Draw a right triangle in which the sides (other than hypotenuse) are of lengths 4 cm and 3 cm.Then construct another triangle whose sides are $\frac{\mathbf{5}}{\mathbf{3}}$ times the corresponding sides of the given triangle.
Steps of construction :
1. Draw a line segment AB = 4 cm. Draw a ray SA making 90° with it.
2. Draw an arc of 3 cm radius while taking A as its centre to intersect SA at C. Join BC.
$\triangle \mathrm{ABC}$ is the required triangle.
3. Draw a ray AX making an acute angle with AB, opposite to vertex C.

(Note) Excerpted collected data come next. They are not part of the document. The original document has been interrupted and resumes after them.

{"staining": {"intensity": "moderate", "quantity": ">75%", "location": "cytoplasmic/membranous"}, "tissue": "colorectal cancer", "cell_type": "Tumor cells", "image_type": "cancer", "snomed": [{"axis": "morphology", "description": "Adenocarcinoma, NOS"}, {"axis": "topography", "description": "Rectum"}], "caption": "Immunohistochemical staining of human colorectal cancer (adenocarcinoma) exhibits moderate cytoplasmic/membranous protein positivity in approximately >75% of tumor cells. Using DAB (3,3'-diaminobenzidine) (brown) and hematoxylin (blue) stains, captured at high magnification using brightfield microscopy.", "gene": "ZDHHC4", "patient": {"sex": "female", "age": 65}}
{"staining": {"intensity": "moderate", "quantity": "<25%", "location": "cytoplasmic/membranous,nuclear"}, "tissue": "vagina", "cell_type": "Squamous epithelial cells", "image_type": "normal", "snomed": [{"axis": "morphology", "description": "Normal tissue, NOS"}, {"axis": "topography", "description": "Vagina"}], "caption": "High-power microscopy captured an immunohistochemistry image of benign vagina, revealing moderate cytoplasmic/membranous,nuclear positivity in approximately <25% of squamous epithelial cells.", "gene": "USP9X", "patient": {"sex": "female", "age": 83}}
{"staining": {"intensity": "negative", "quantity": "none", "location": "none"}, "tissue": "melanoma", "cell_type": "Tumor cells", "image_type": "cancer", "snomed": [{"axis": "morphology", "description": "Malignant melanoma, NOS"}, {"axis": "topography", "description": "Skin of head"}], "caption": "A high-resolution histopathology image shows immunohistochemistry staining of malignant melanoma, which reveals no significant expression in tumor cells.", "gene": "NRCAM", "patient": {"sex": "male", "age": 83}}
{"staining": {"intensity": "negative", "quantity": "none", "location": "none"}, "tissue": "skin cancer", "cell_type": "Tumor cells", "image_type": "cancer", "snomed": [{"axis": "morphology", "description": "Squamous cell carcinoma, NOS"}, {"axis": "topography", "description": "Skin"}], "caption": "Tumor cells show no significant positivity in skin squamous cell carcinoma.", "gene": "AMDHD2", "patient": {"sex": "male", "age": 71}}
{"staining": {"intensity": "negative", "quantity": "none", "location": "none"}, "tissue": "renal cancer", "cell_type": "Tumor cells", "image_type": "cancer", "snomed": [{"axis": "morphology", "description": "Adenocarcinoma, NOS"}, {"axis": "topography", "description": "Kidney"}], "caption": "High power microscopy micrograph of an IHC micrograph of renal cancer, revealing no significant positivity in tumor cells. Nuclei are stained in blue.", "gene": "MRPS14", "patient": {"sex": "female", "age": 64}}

4. Mark 5 points (as 5 is greater in 5 and 3$), A_{1}, A_{2}, A_{3}, A_{4}, A_{5}$, on line segment $A X$ such that $\mathrm{AA}_{1}=\mathrm{A}_{1} \mathrm{~A}_{2}=\mathrm{A}_{2} \mathrm{~A}_{3}=\mathrm{A}_{3} \mathrm{~A}_{4}=\mathrm{A}_{4} \mathrm{~A}_{5} .$
5. Join $A_{3} B$. Draw a line through $A_{5}$ parallel to $A_{3} B$ intersecting extended line segment $A B$ at B'.
6. Through $\mathrm{B}^{\prime}$, draw a line parallel to $\mathrm{BC}$ intersecting extended line segment $\mathrm{AC}$ at $\mathrm{C}^{\prime}$.
$\triangle \mathrm{AB}^{\prime} \mathrm{C}^{\prime}$ is the required triangle.